Sunday, 7 April 2013


1977, James Goldstone, 117 mins.

American amusement parks are stalked by a maniac.

Connoisseurs of the art of screen acting sometime have to look in the most unusual places – Rollercoaster for example. It’s a ho-hum suspense movie which is never anything other than predictable and is shot in a flat TV movie style which makes it visually indistinguishable from the average cop show of the 1970s. The supporting performances by the likes of Richard Widmark and Henry Fonda are strictly for the money and Timothy Bottoms is peculiarly mannered as the bad guy who likes to blow up fairground rides. But it’s worth it all for George Segal’s quite sensational performance in the lead.

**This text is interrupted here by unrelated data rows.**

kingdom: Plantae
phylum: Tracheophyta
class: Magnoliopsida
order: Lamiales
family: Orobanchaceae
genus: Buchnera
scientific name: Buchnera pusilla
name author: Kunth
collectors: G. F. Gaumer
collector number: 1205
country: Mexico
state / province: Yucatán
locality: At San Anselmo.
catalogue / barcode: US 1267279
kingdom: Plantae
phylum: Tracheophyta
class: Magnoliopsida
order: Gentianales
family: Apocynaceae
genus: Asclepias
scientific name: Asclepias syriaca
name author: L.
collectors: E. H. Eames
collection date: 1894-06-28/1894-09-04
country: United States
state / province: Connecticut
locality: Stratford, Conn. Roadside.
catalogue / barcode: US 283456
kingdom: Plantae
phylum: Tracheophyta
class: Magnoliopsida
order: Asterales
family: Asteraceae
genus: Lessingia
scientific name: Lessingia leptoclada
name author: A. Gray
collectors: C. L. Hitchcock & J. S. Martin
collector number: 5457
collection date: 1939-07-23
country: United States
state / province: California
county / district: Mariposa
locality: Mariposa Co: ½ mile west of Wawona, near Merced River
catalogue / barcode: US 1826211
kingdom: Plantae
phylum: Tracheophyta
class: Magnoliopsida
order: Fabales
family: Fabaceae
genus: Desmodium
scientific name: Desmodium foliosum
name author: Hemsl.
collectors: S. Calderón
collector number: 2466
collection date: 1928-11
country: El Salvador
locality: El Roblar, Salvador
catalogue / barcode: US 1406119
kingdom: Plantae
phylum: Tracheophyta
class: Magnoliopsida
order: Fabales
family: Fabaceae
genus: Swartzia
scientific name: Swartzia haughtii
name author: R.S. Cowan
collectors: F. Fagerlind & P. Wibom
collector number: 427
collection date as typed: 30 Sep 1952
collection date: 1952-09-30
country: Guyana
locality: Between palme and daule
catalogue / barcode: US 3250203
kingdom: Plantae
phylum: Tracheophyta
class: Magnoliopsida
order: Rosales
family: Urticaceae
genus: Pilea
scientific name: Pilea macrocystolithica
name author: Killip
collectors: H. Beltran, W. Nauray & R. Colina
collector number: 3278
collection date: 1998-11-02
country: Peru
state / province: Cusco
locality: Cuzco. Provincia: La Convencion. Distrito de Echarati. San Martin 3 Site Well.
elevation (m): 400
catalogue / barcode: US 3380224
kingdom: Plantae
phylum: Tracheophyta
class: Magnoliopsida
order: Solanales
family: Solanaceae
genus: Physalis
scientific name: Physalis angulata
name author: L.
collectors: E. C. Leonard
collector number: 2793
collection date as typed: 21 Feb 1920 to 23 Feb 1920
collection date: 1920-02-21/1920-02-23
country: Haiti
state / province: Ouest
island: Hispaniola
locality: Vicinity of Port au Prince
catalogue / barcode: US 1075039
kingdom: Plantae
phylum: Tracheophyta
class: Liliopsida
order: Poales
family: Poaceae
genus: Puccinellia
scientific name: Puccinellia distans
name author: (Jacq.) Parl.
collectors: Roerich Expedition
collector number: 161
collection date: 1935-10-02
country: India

It’s not a great part and the dialogue is generally mediocre but he adds grace notes and gives the character so much wit and style that he stands out as a credible, complicated person in the midst of banality. 

1 comment:

  1. George Segal had a quote where he said he had to reconcile himself with being "bland", but I don't think he is, he's actually very charismatic in a paradoxically ordinary, relatable way. In the 1970s he offered a great run of performances in a variety of styles from comedy to drama and he was never less than compelling in any of them. It's a shame as tastes changed he was relegated to supporting roles and TV, because he really is underrated. Still working, too.